■ Task instructions ■
Will you set down, word for word, the lines for each of the records below, from kingdom through the last line given?
►
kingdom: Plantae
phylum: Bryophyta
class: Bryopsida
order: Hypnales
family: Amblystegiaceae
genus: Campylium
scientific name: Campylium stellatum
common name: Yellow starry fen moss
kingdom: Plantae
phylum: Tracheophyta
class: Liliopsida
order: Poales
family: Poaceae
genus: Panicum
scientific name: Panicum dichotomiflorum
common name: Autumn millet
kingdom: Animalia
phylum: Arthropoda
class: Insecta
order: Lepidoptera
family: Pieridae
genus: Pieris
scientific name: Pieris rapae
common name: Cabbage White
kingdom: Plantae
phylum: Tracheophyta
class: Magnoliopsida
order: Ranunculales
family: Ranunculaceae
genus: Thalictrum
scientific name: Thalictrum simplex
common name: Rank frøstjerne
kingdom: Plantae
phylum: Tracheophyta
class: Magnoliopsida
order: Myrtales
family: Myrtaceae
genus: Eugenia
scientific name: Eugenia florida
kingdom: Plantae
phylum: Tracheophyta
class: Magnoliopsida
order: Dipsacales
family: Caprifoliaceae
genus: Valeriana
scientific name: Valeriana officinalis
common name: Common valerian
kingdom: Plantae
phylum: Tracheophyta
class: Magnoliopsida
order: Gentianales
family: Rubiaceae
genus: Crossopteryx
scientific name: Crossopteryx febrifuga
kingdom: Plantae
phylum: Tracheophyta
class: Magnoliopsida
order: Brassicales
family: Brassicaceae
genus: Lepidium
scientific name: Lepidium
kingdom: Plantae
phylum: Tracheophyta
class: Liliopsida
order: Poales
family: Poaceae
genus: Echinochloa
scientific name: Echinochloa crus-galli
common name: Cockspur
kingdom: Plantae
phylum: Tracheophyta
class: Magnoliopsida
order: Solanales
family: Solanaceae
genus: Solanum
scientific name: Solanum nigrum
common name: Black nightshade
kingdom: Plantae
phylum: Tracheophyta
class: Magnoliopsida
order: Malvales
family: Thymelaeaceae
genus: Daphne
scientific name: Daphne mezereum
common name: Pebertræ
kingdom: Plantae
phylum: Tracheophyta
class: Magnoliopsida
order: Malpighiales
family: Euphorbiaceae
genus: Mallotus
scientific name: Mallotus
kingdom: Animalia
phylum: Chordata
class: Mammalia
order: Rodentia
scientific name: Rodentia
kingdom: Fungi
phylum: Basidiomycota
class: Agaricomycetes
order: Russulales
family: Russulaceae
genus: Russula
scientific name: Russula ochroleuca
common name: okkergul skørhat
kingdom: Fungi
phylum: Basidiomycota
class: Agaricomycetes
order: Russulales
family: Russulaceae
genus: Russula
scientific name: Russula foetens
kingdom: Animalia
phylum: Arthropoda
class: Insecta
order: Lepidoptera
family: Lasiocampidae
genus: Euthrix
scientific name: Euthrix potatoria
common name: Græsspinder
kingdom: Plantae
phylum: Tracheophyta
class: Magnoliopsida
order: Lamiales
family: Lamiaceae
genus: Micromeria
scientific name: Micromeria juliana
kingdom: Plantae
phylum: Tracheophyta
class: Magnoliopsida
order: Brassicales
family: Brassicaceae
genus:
◄
■ Expected answer ■
kingdom: Plantae
phylum: Bryophyta
class: Bryopsida
order: Hypnales
family: Amblystegiaceae
genus: Campylium
scientific name: Campylium stellatum
common name: Yellow starry fen moss
kingdom: Plantae
phylum: Tracheophyta
class: Liliopsida
order: Poales
family: Poaceae
genus: Panicum
scientific name: Panicum dichotomiflorum
common name: Autumn millet
kingdom: Animalia
phylum: Arthropoda
class: Insecta
order: Lepidoptera
family: Pieridae
genus: Pieris
scientific name: Pieris rapae
common name: Cabbage White
kingdom: Plantae
phylum: Tracheophyta
class: Magnoliopsida
order: Ranunculales
family: Ranunculaceae
genus: Thalictrum
scientific name: Thalictrum simplex
common name: Rank frøstjerne
kingdom: Plantae
phylum: Tracheophyta
class: Magnoliopsida
order: Myrtales
family: Myrtaceae
genus: Eugenia
scientific name: Eugenia florida
kingdom: Plantae
phylum: Tracheophyta
class: Magnoliopsida
order: Dipsacales
family: Caprifoliaceae
genus: Valeriana
scientific name: Valeriana officinalis
common name: Common valerian
kingdom: Plantae
phylum: Tracheophyta
class: Magnoliopsida
order: Gentianales
family: Rubiaceae
genus: Crossopteryx
scientific name: Crossopteryx febrifuga
kingdom: Plantae
phylum: Tracheophyta
class: Magnoliopsida
order: Brassicales
family: Brassicaceae
genus: Lepidium
scientific name: Lepidium
kingdom: Plantae
phylum: Tracheophyta
class: Liliopsida
order: Poales
family: Poaceae
genus: Echinochloa
scientific name: Echinochloa crus-galli
common name: Cockspur
kingdom: Plantae
phylum: Tracheophyta
class: Magnoliopsida
order: Solanales
family: Solanaceae
genus: Solanum
scientific name: Solanum nigrum
common name: Black nightshade
kingdom: Plantae
phylum: Tracheophyta
class: Magnoliopsida
order: Malvales
family: Thymelaeaceae
genus: Daphne
scientific name: Daphne mezereum
common name: Pebertræ
kingdom: Plantae
phylum: Tracheophyta
class: Magnoliopsida
order: Malpighiales
family: Euphorbiaceae
genus: Mallotus
scientific name: Mallotus
kingdom: Animalia
phylum: Chordata
class: Mammalia
order: Rodentia
scientific name: Rodentia
kingdom: Fungi
phylum: Basidiomycota
class: Agaricomycetes
order: Russulales
family: Russulaceae
genus: Russula
scientific name: Russula ochroleuca
common name: okkergul skørhat
kingdom: Fungi
phylum: Basidiomycota
class: Agaricomycetes
order: Russulales
family: Russulaceae
genus: Russula
scientific name: Russula foetens
kingdom: Animalia
phylum: Arthropoda
class: Insecta
order: Lepidoptera
family: Lasiocampidae
genus: Euthrix
scientific name: Euthrix potatoria
common name: Græsspinder
kingdom: Plantae
phylum: Tracheophyta
class: Magnoliopsida
order: Lamiales
family: Lamiaceae
genus: Micromeria
scientific name: Micromeria juliana
kingdom: Plantae
phylum: Tracheophyta
class: Magnoliopsida
order: Brassicales
family: Brassicaceae
genus:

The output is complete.